The completion of buildings grew slightly by 1.1%, while completed dwellings increased significantly by 9.2%, suggesting that projects in the pipeline are being finalized efficiently. However, the market experienced a notable contraction in transactions, with the number of dwelling transactions falling by 18.7% to 136,499, the lowest level since 2017. This decrease was accompanied by an 11.9% reduction in the total value of transactions, amounting to €28 billion.
The real estate market also saw a decline in bank appraisals for mortgage loans, which dropped by 11.3%. Despite these decreases, property prices and rents continued to rise. The median price of family dwellings reached €1,611 per square meter, an 8.6% increase from the previous year, with higher prices in regions like Greater Lisbon, Algarve, and Porto Metropolitan Area. The rental market also saw a 10.6% increase in median rents for new lease agreements, reaching €7.21 per square meter.
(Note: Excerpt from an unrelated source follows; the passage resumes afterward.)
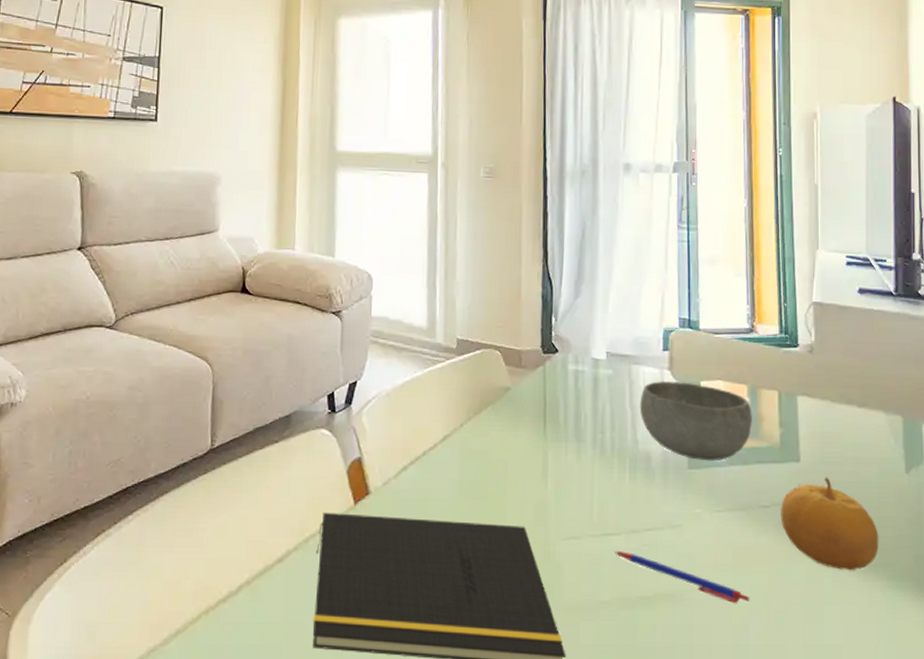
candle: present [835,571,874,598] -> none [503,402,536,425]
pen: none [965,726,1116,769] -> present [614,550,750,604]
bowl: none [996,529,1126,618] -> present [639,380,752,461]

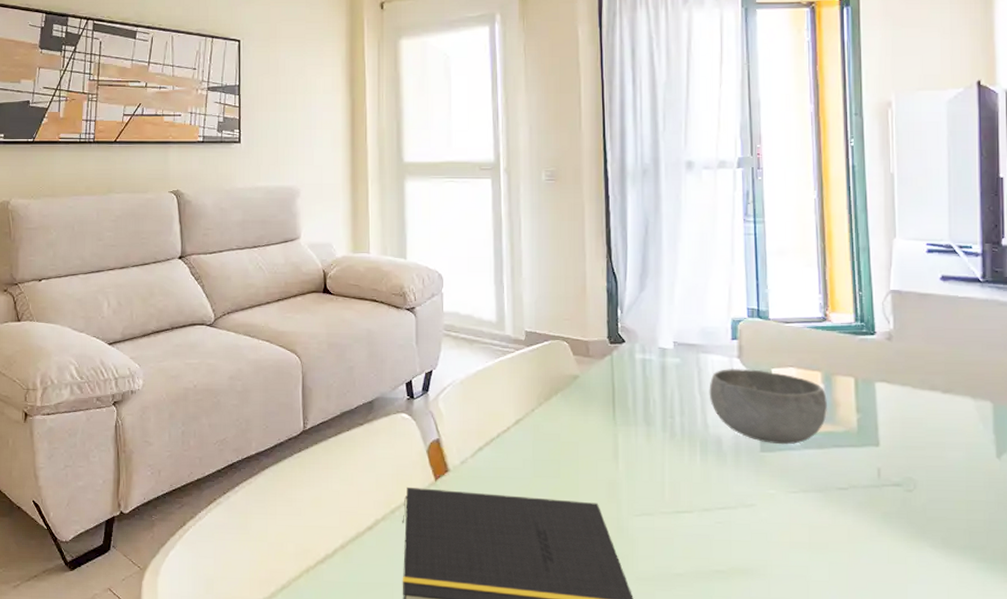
pen: present [614,550,750,604] -> none [687,527,829,580]
fruit: present [781,477,879,571] -> none [860,461,968,553]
Conclusion for Real Estate Investors
The Portuguese property market in 2023 exhibited a complex landscape. While there was a decline in building permits, transactions, and bank appraisals, the increase in completed dwellings and rising property prices and rents indicate a resilient market with ongoing opportunities for growth, particularly in residential sectors. Investors should carefully consider regional variations and market dynamics when making investment decisions.
On the Other Hand
On the other hand, the decrease in building permits and transactions signals potential risks and a cooling market sentiment, which could impact short-term investment returns. The reduction in bank appraisals also suggests tighter lending conditions, which might constrain financing options for new investments. Therefore, investors should approach the market with caution, considering the potential for slowed market growth and the importance of selecting high-demand regions to mitigate risks.